Updated

Two Tibetan monks in their early 20s set themselves on fire in protest against Chinese rule near dozens of pilgrims who had gathered for prayers to mark the end of the Tibetan New Year festival, a Tibet rights group said. Both died.

One of the monks, Tsesung Kyab, self-immolated Monday outside a temple in Luqu county in northwestern Gansu province while the other, Phagmo Dundrup, set himself ablaze Sunday at a monastery in neighboring Qinghai province, the Washington, D.C.-based, International Campaign for Tibet reported.

The ICT said large numbers of religious pilgrims had gathered at both monasteries for prayer ceremonies to commemorate the end of the Tibetan new year festival, Losar. The group says it received images of the self-immolation in Luqu, in which pilgrims watched as Tsesung Kyab was ablaze.

The latest self-immolations bring the total since 2009 to 106. Last week, two Tibetan teenagers set themselves on fire in a double self-immolation in Aba prefecture of Sichuan province, Tibet rights advocacy groups said. Seventeen-year-old Richen and his childhood friend Sonam Dargye, 18, were among the youngest to have died after staging the fiery protests.
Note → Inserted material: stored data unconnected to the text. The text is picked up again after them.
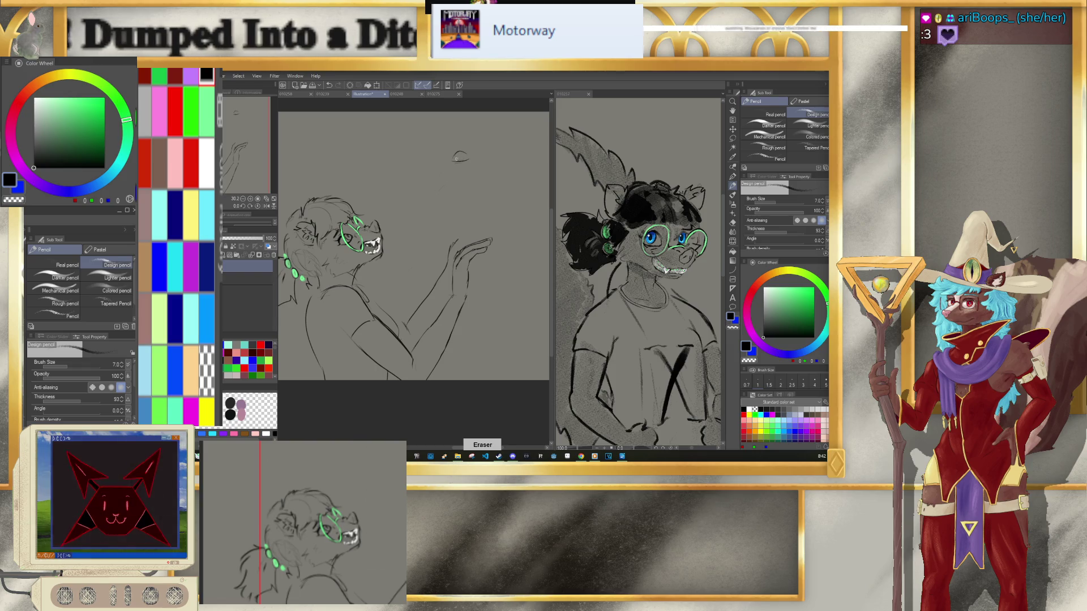
# Step: Undo the stray mark near the top of the canvas
pyautogui.scroll(-3, 490, 216)
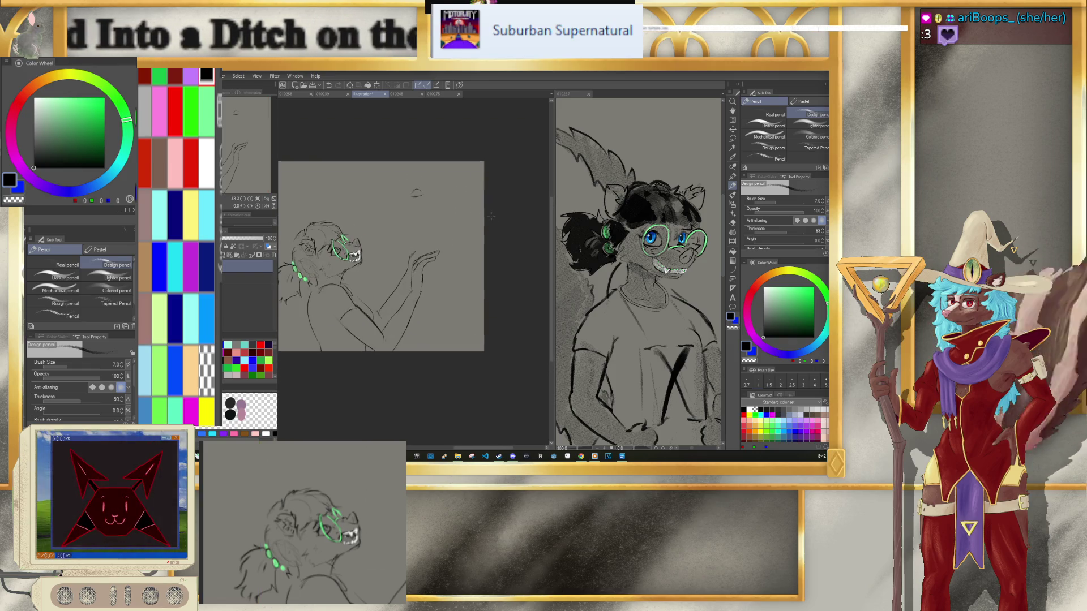
pyautogui.scroll(2, 450, 174)
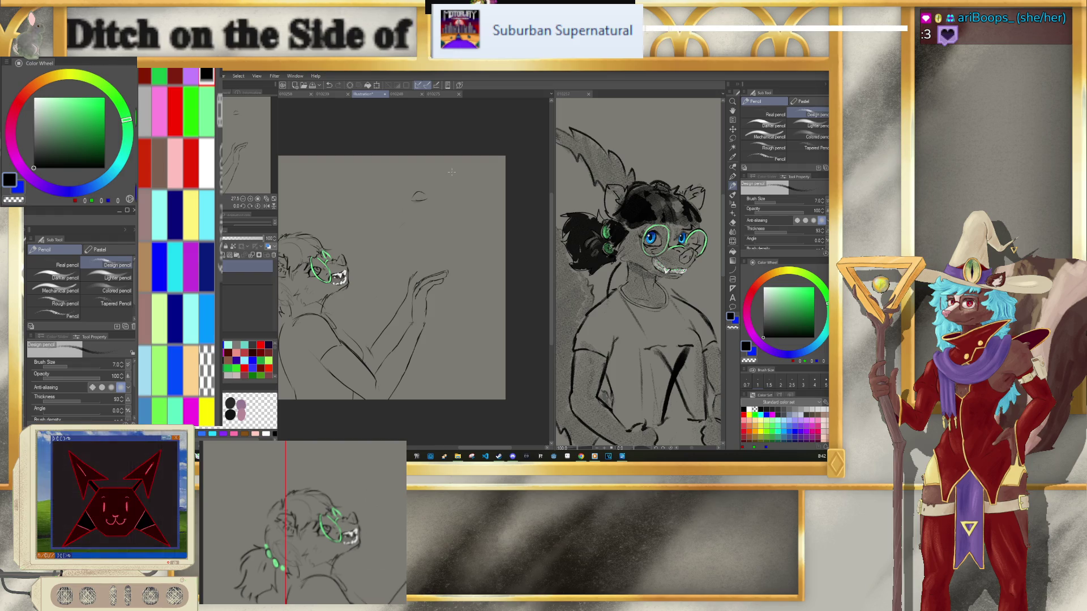
pyautogui.press('ctrl+z')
The protests have come despite an intensified crackdown in Tibetan areas by Chinese authorities hoping to stop the self-immolations. Authorities have detained and jailed Tibetans they accuse of helping others self-immolate, an act that Beijing now considers a crime.

A woman who answered the phone at the Communist Party's propaganda department in Gannan prefecture, which oversees Luqu county, said she was unaware of the reported self-immolation while county officials could not be reached. Authorities in Qinghai's Haidong prefecture, where the second protest took place, either could not be reached or said they had no information on the case.